Om over de vorderingen van Sell een oordeel te kunnen vellen is het derhalve van belang om te weten wat het marktgebruik is ten aanzien van dergelijke clausules, in het bijzonder of een ‘vangnetbepaling’ als in de laatste zin van de indexeringsclausule normaal gesproken wordt toegepast op het totaal verzekerde bedrag of slechts op de categorie waar een tekort aan dekking is ontstaan. De rechtbank acht het noodzakelijk hierover een deskundigenbericht in te winnen. De rechtbank is voorshands van oordeel dat één deskundige dient te worden benoemd op het gebied van het sluiten van (brand)verzekeringen ter beurze en het uitkeringsbeleid op dat terrein. Verder is de rechtbank van oordeel dat aan de deskundige ook de vraag dient te worden voorgelegd wat het doel is van een indexeringsclausule als de onderhavige en of het gebruikelijk is om een dergelijke clausule ook toe te passen voor nieuw aangeschafte zaken dan wel daarvoor een andere clausule is aangewezen. Partijen (Sell, [gedaagde12] en Aon c.s. enerzijds en verzekeraars anderzijds) verschillen over genoemde punten van mening.
6.5.
Voordat tot de benoeming van (een) deskundige(n) wordt overgegaan, zal de rechtbank partijen in de gelegenheid stellen zich uit te laten over aantal en specialisme van de te benoemen deskundige(n) en de aan de deskundige(n) voor te leggen vragen. De rechtbank geeft partijen in overweging te trachten, daarover overeenstemming te bereiken. Wanneer partijen zich uitlaten over de persoon van de te benoemen deskundige(n), dienen zij daarbij aan te geven over welke deskundige(n) zij het eens zijn, dan wel tegen wie zij gemotiveerd bezwaar hebben. De rechtbank zal de zaak hiertoe naar de rol verwijzen.
6.6.
De rechtbank ziet geen aanleiding om af te wijken van het uitgangspunt van de wet, dat het voorschot op de kosten van de deskundige(n) in beginsel door de eisende partij moet worden gedeponeerd. Dit voorschot zal daarom door Sell moeten worden betaald.
6.7.
Indien de rechtbank na het deskundigenbericht tot het oordeel komt dat de primaire vordering moet worden afgewezen, dient beoordeeld te worden of Aon jegens Sell toerekenbaar tekort is geschoten in de nakoming van de tussen hen gesloten overeenkomst van opdracht. Gelet op hetgeen is overwogen ten aanzien van de primaire vordering, zal deze beslissing worden aangehouden.
6.8.
Ten aanzien van de gevorderde verklaring voor recht ten aanzien van [gedaagde12] heeft [gedaagde12] er terecht op gewezen dat Sell de grondslag van die vordering en haar belang daarbij niet heeft onderbouwd en dat zij [gedaagde12] geen enkel verwijt maakt. De volmacht van [gedaagde12] staat tussen partijen niet ter discussie. Ter comparitie heeft Sell te kennen gegeven dat zij de vordering tegen [gedaagde12] wenst in te trekken. [gedaagde12] hebben daar echter niet mee ingestemd.

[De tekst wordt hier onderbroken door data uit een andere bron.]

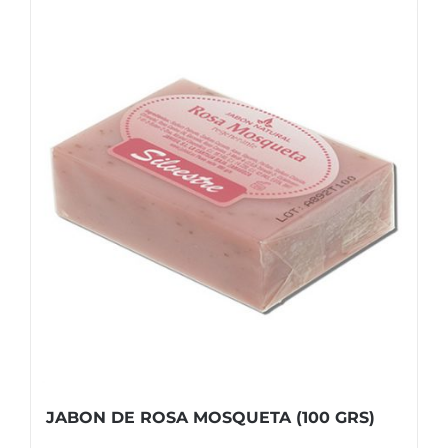
JABON DE ROSA MOSQUETA (100 GRS)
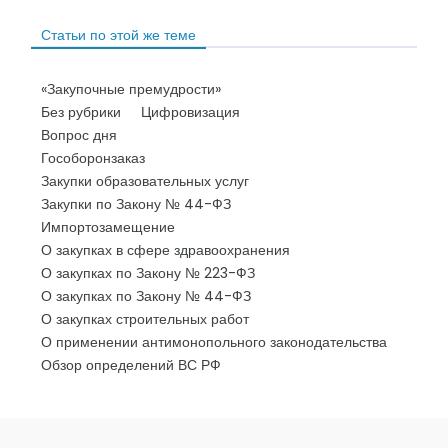
Статьи по этой же теме
«Закупочные премудрости»
Без рубрики
Цифровизация
Вопрос дня
Гособоронзаказ
Закупки образовательных услуг
Закупки по Закону № 44-ФЗ
Импортозамещение
О закупках в сфере здравоохранения
О закупках по Закону № 223-ФЗ
О закупках по Закону № 44-ФЗ
О закупках строительных работ
О применении антимонопольного законодательства
Обзор определений ВС РФ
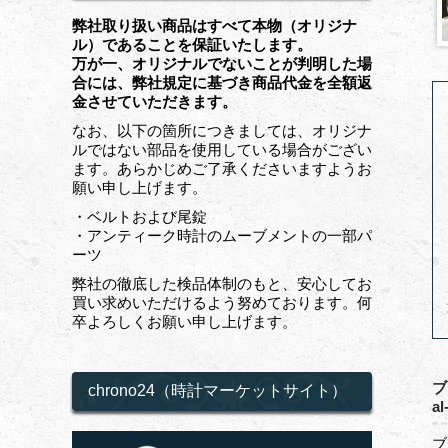
弊社取り扱い商品はすべて本物（オリジナ
ル）であることを保証いたします。
万が一、オリジナルでないことが判明した場
合には、弊社規定に基づき商品代金を全額返
金させていただきます。
なお、以下の箇所につきましては、オリジナ
ルではない部品を使用している場合がござい
ます。あらかじめご了承くださいますようお
願い申し上げます。
・ベルトおよび尾錠
・アンティーク時計のムーブメントの一部パ
ーツ
弊社の徹底した検品体制のもと、安心してお
買い求めいただけるよう努めております。何
卒よろしくお願い申し上げます。
ブ
chrono24（時計マーケットサイト）
a
ブ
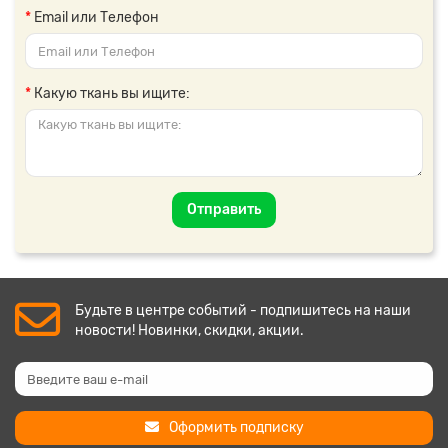
Email или Телефон
Какую ткань вы ищите:
Отправить
Будьте в центре событий - подпишитесь на наши
новости! Новинки, скидки, акции.
Оформить подписку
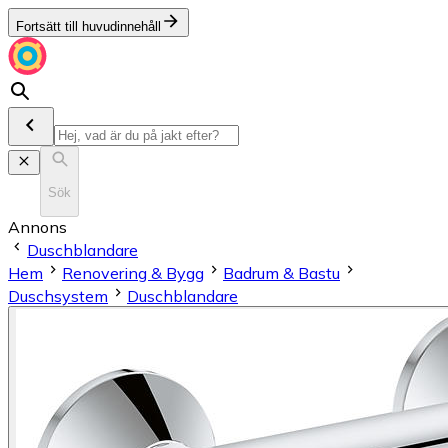
Fortsätt till huvudinnehåll
Sök
Annons
Duschblandare
Hem
Renovering & Bygg
Badrum & Bastu
Duschsystem
Duschblandare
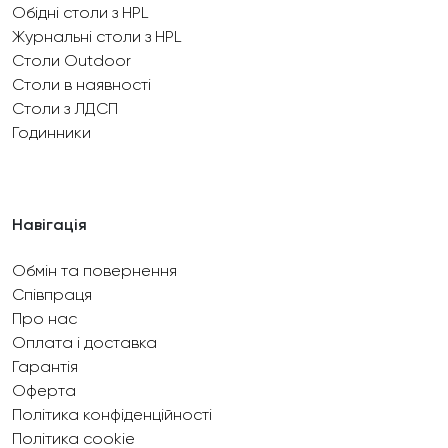
Обідні столи з HPL
Журнальні столи з HPL
Столи Outdoor
Столи в наявності
Столи з ЛДСП
Годинники
Навігація
Обмін та повернення
Співпраця
Про нас
Оплата і доставка
Гарантія
Оферта
Політика конфіденційності
Політика cookie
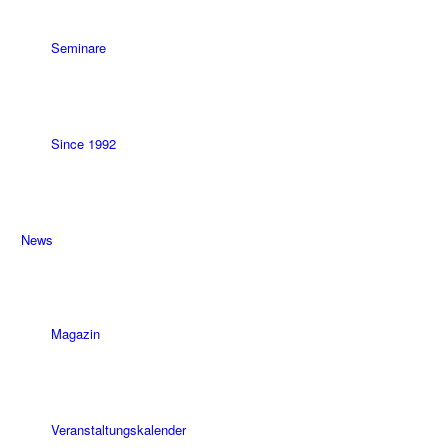
Seminare
Since 1992
News
Magazin
Veranstaltungskalender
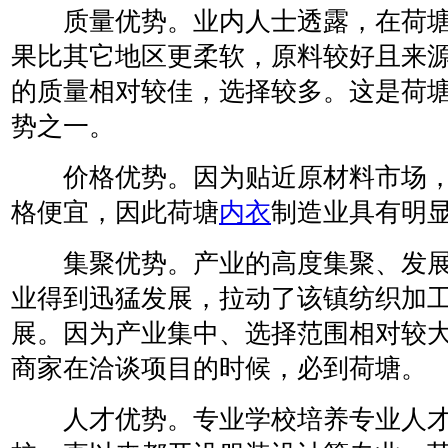
质量优势。业内人士透露，在荷塘
果比其它地区更柔软，原料较好且来
的质量相对较佳，选择较多。这是荷
势之一。
价格优势。因为贴近原材料市场，
格便宜，因此荷塘
内衣
制造业具有明
集聚优势。产业的高度集聚、发展
业得到迅猛发展，拉动了该镇纺织加
展。因为产业集中、选择范围相对较
商家在洽谈项目的时候，必到荷塘。
人才优势。专业学校培养专业人才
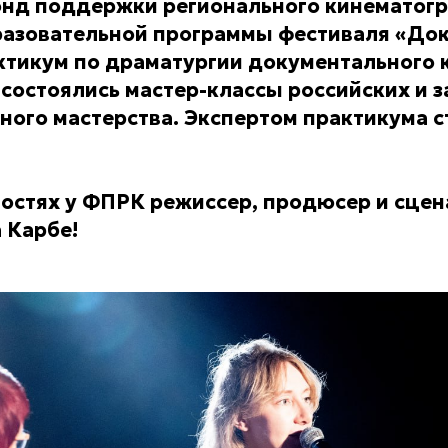
онд поддержки регионального кинематог
азовательной программы фестиваля «Док
тикум по драматургии документального к
 состоялись мастер-классы российских и 
ного мастерства. Экспертом практикума с
 гостях у ФПРК режиссер, продюсер и сцен
 Карбе!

De vordering zal gelet op het voorgaande bij eindvonnis worden afgewezen, waarbij Sell in de proceskosten zal worden veroordeeld. Nu het verweer van [gedaagde12] slechts een klein onderdeel vormt van het door [gedaagde12] en Aon c.s. (gezamenlijk) gevoerde verweer, zullen de kosten aan de zijde van [gedaagde12] echter worden begroot op nihil.
6.9.
Iedere verdere beslissing zal in dit stadium van het geding worden aangehouden.
7. De beslissing
De rechtbank
bepaalt dat de zaak weer op de rol zal komen van woensdag 1 april 2015 voor het nemen van een akte door Sell, verzekeraars en Aon c.s. waarin zij zich uitlaten als aangegeven sub 6.5,
houdt iedere verdere beslissing aan.
Dit vonnis is gewezen door mr. K.A. Baggerman en in het openbaar uitgesproken op 4 maart 2015.1.